Some other complications: Kerosene in many diesel fuels goes a bit over 50% by volume; methanol in most glow fuels is reduced by the oil fraction and the nitro fraction. Oils, say 22%, nitro 15%. That's 37% accounted for, leaving 63% for the methanol. ...By volume, most often.

Nitro yields combustion heat, too. Haven't come across its ideal yield in BTU/lb, but it may not be as high as methanol, since it is much denser than methanol - something like a Specific Gravity of 1.14 for nitro and around 0.8 for methanol. Since most fuel makers mix by volume %, the weight fraction of nitro is higher than its volume fraction.

Then there's the 'damping' effect on combustion from having (we hope!) non-burning oil mixed with the flammables...

AND, the reason I stressed the word ideally each time, so far, is that we don't burn these fluids in the most ideal way, the way the heat yield values were determined. That hides behind that weird word "stoichiometric", which as I understand it means all the combustible fluid is burned in all the oxygen available for combustion. ...No unburned fuel left, and no un-consumed oxygen, in the exhaust gases...

We may come closer to stoichiometric with kerosene, since it does not tolerate as wide a range of fuel/air mixtures as methanol. But remember all those other factors, including that the ether in a diesel blend also contributes some heat during combustion. Again, I haven't seen a number for ether's yield in BTU/lb, but expect it is much lower than kerosene's.

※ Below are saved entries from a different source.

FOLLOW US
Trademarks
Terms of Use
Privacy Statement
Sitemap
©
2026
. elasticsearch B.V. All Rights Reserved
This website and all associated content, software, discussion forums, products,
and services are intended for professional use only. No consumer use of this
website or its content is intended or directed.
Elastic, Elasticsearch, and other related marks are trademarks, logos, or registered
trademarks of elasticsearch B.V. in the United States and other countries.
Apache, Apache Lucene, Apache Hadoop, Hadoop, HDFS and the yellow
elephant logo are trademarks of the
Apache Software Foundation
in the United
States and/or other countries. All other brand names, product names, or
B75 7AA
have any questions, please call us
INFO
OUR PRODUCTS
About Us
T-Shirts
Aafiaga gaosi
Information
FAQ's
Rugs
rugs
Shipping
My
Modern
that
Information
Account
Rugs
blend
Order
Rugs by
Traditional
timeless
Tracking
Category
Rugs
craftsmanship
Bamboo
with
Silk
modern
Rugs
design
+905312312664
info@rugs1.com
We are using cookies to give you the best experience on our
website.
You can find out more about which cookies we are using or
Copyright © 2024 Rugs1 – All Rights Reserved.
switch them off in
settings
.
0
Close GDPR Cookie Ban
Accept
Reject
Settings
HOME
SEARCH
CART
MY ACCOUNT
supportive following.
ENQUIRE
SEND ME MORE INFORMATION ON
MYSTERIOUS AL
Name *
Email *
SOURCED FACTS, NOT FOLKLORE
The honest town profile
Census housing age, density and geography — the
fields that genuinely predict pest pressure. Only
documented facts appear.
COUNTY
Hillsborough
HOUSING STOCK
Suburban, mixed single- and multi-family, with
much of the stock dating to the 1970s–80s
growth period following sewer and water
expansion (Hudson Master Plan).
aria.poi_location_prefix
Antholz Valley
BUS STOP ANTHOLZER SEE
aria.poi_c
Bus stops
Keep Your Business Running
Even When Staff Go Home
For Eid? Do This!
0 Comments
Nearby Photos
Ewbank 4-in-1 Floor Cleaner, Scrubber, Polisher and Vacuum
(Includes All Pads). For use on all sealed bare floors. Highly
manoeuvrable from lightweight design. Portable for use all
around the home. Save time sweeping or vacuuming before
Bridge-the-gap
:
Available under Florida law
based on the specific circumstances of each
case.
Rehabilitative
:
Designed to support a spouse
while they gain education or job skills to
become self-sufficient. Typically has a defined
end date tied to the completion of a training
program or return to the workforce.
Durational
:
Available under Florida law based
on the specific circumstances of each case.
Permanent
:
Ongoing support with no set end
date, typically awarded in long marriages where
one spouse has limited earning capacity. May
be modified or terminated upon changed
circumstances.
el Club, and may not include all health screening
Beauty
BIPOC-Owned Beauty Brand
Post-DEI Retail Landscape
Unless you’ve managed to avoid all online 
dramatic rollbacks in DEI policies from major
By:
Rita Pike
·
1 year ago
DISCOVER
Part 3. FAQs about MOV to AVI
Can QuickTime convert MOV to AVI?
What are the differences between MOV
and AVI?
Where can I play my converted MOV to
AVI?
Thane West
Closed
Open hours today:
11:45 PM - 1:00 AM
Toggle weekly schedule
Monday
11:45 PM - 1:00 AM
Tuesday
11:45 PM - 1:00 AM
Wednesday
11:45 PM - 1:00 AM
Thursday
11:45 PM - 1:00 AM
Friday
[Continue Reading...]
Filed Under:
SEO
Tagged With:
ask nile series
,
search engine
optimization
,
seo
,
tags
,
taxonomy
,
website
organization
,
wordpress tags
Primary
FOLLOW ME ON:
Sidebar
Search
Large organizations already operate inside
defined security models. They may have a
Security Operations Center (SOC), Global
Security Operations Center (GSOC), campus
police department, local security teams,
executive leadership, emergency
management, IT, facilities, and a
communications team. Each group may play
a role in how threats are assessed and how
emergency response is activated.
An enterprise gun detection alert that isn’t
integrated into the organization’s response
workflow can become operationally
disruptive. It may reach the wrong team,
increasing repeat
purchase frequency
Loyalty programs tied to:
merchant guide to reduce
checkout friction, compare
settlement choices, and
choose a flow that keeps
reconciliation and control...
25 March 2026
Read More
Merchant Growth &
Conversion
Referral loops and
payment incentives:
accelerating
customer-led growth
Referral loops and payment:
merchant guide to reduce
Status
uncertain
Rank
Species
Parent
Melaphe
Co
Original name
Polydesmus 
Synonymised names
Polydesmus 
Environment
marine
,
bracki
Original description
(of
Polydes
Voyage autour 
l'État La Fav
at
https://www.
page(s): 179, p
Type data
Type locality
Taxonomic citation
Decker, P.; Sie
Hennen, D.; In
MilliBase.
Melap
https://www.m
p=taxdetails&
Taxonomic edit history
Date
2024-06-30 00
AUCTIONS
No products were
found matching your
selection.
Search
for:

Ether is also much less dense than kerosene, so its weight fraction % is even less when the fuel is mixed by volume %. And, since nitro brings its own oxygen to the "fire," the glow engine's breathing capacity is assisted directly.

Also, we run glow engines richer, as a rule, than diesels. We use the evaporating chill of methanol to help cool the glow engine. Kerosene doesn't chill as it sprays into the intake, most likely because it does not evaporate as easily. In both modes, the oil does help to cool things some. When we see visible exhaust vapors, we know that some fuel or fuel and oil passed through the engine without burning away, leaving the metal uncovered. (Actually, that fear may be a fallacy, even if the oil burns. When the oil is exposed to the combustion "flame" the piston is on the way down to BDC. Through BDC the fresh charge is sprayed into the cylinder, ready to lube the piston on its way up to TDC.)

IOW, we use the fuels according to the ignition type involved. We can pass quite a bit of unburned methanol and oil through a glow engine, even when running fairly "lean." "Diesels" need to be leaner because of the narrower tolerance to fuel/air ratio and because the required high compression ratio leaves little room for globs of pressure-precipitated fuel...

If everything were simple and easy, our hobby wouldn't be much fun or challenge, would it?